## WORK REQUIRED
Below are the records; extract from them the line containing "List each element's" to the line containing "Rendered at 1500 by 844 pixels.", both lines included, exactly and with no pictures.

● ● ● ● ●

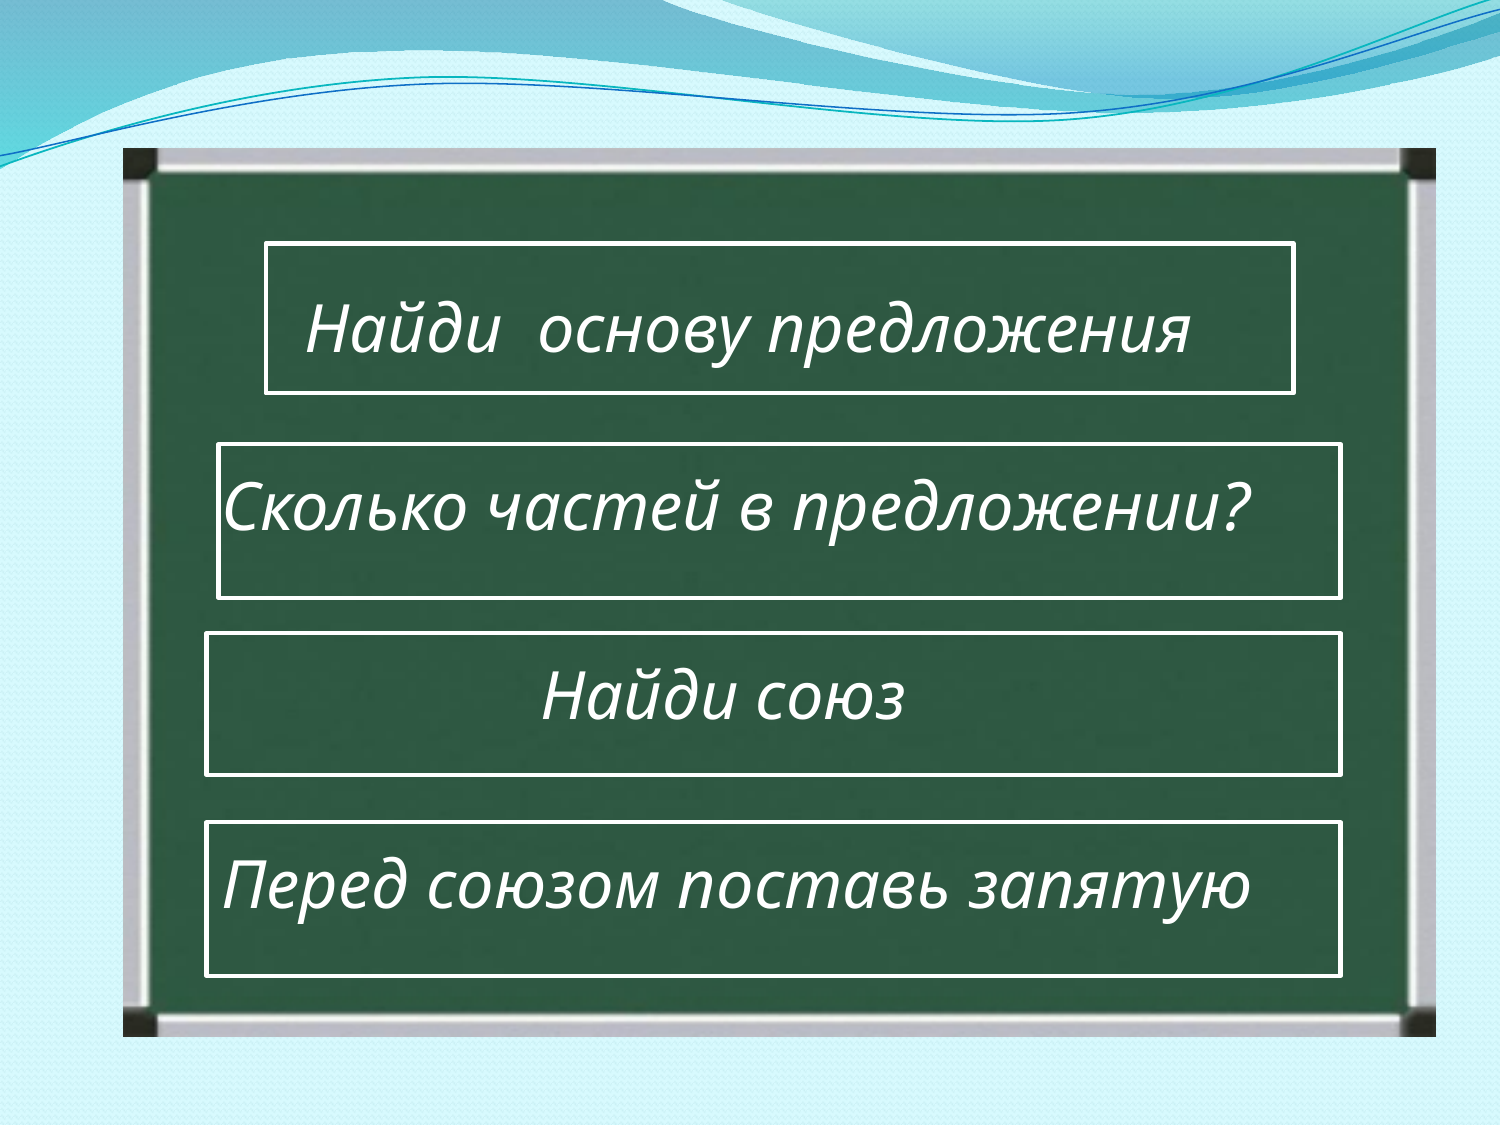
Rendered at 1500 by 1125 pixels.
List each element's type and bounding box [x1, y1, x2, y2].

list [123, 148, 1436, 1037]
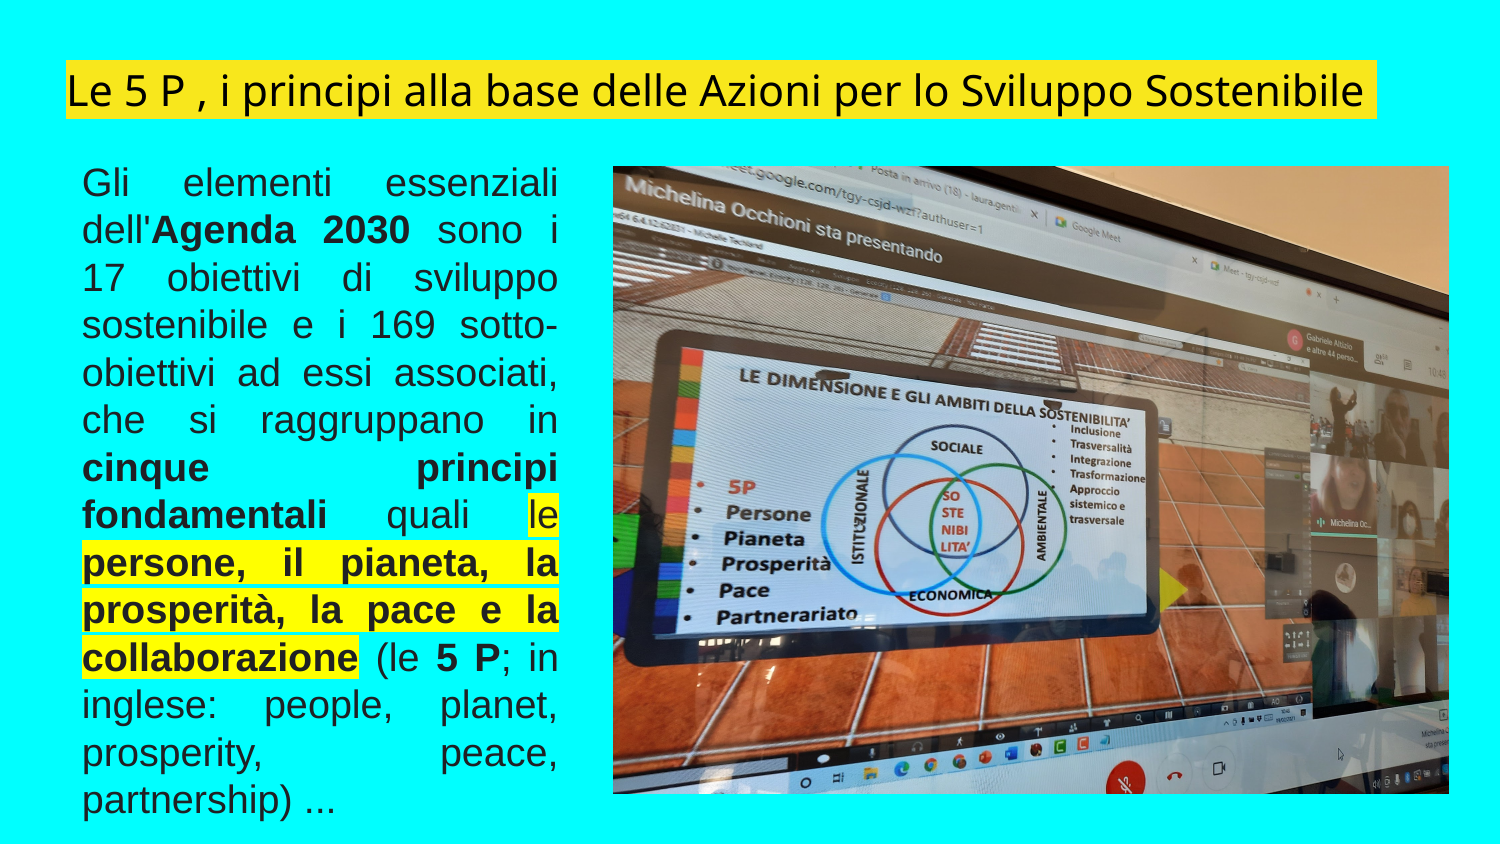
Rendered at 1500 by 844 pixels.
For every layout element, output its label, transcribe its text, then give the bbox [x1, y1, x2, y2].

title Le 5 P , i principi alla base delle Azioni per lo Sviluppo Sostenibile [51, 47, 1449, 142]
text_box Gli elementi essenziali dell'Agenda 2030 sono i 17 obiettivi di sviluppo sostenibile e i 169 sotto-obiettivi ad essi associati, che si raggruppano in cinque principi fondamentali quali le persone, il pianeta, la prosperità, la pace e la collaborazione (le 5 P; in inglese: people, planet, prosperity, peace, partnership) ... [66, 141, 574, 837]
picture [612, 166, 1450, 794]
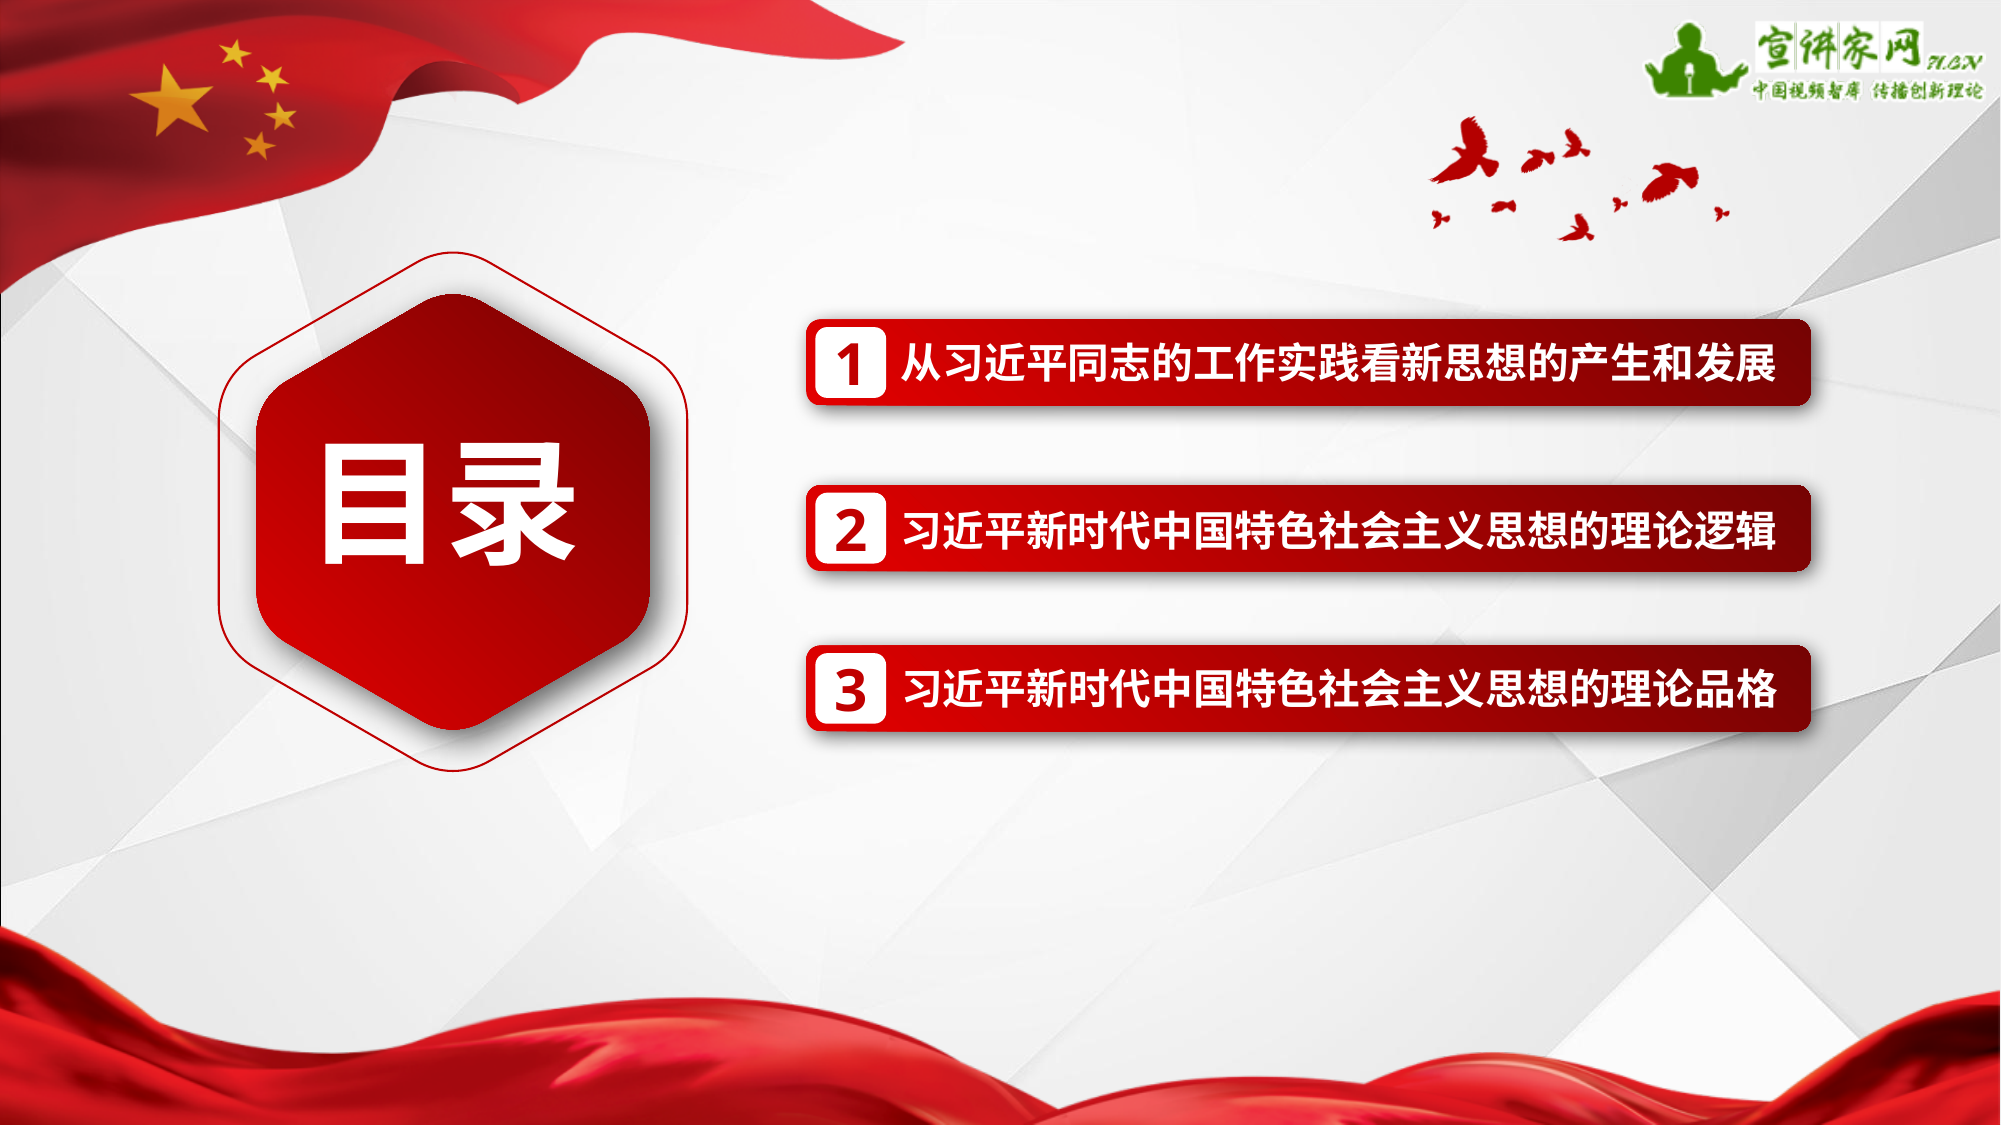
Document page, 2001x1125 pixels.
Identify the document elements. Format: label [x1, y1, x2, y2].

text_box [806, 485, 1894, 572]
text_box [806, 319, 1825, 406]
text_box [806, 645, 1832, 732]
picture [0, 0, 2001, 1125]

● ● ● ● ●

## RESPONSE FOR THIS EXERCISE
List each element's type and bounding box [x1, y1, x2, y2].

list [123, 148, 1436, 1037]
Rendered at 1500 by 844 pixels.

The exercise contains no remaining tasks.